His personal research has focused on nuclear strategy and nonproliferation, with a focus on South Asia. He is the author of India's Nuclear Bomb, which Foreign Affairs called "an extraordinary and perhaps definitive account of 50 years of Indian nuclear policymaking," and The Washington Times has called an "important ... encyclopedic ... antidote to many of the illusions of our age." The book received the Herbert Feis Award from the American Historical Association, for outstanding work by an independent scholar, and the A. K. Coomaraswamy Prize from the Association for Asian Studies, as an outstanding book on South Asia.
Perkovich recently coauthored a major Carnegie report, Universal Compliance: A Strategy for Nuclear Security, a new blueprint for rethinking the international nuclear nonproliferation regime. The report offers a fresh approach to deal with states and terrorists, nuclear weapons, and missile materials to ensure global safety and security.
Perkovich is also developing a project on fairness in the international system, drawing on his interests in trade and globalization. His article, "Giving Justice Its Due," published in the July/August 2005 issue of Foreign Affairs, establishes the central theme of this project.

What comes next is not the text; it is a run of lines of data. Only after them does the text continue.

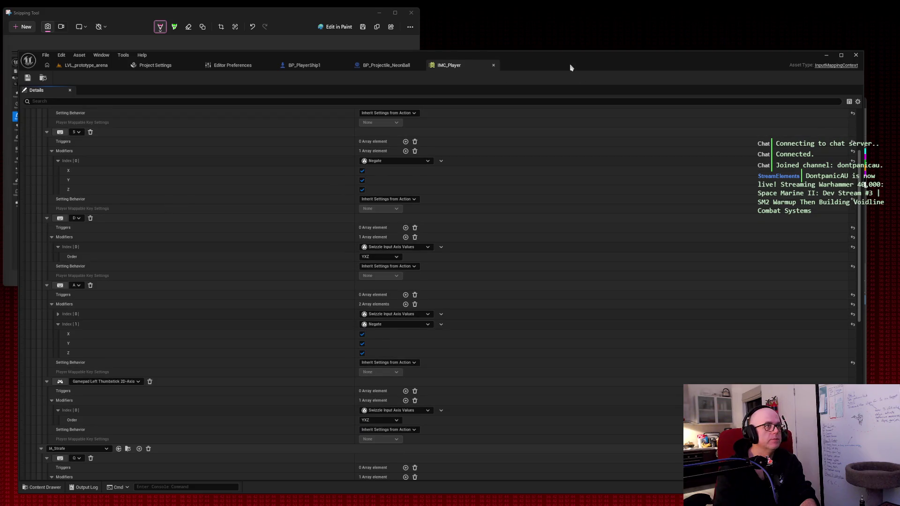
scroll(144, 246, up, 3)
scroll(144, 245, down, 10)
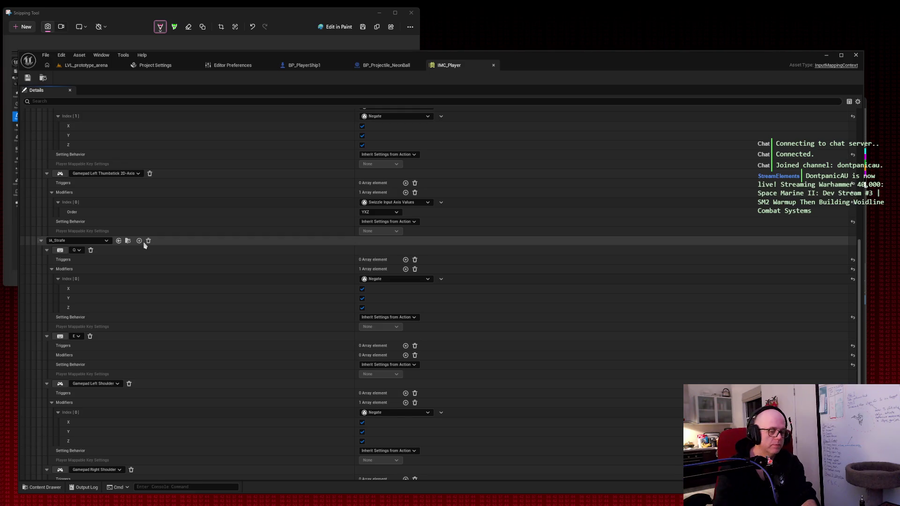
scroll(145, 245, down, 1)
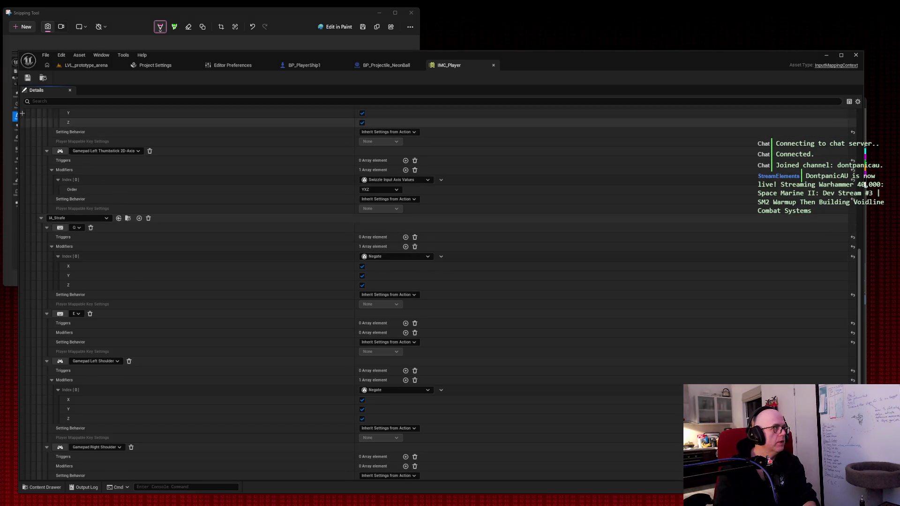
key(super+shift+s)
drag(18, 87, 484, 486)
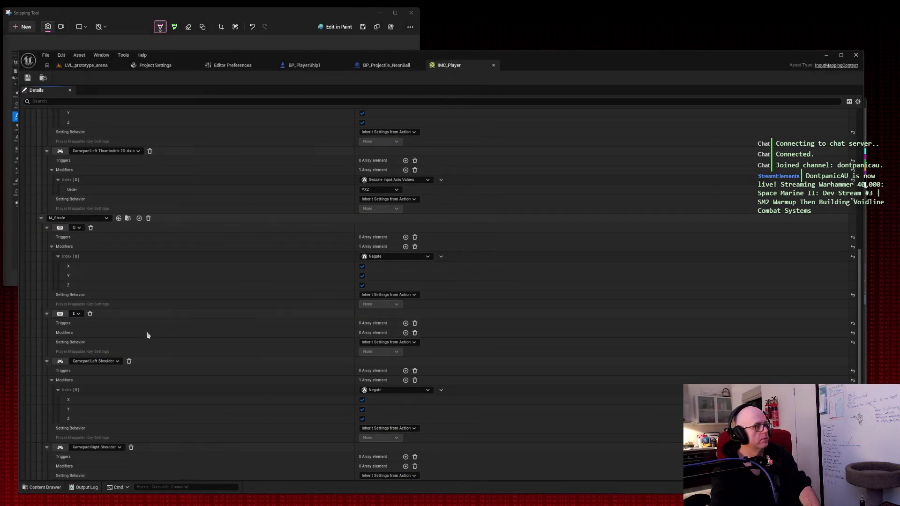
scroll(239, 272, down, 5)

From 1990 through 2001, Perkovich was director of the Secure World Program at the W. Alton Jones Foundation, a $400 million philanthropic institution located in Charlottesville, Virginia. At the time of the foundation's division in 2001, he also served as deputy director for programs.
Perkovich served as a speechwriter and foreign policy advisor to Senator Joe Biden from 1989 to 1990.
Perkovich is an expert in US foreign policy, nonproliferation, security, global governance, nongovernmental actors, India, Iran, and Pakistan. He holds a B.A. from the University of California at Santa Cruz; an M.A. from Harvard University; and a Ph.D. from the University of Virginia.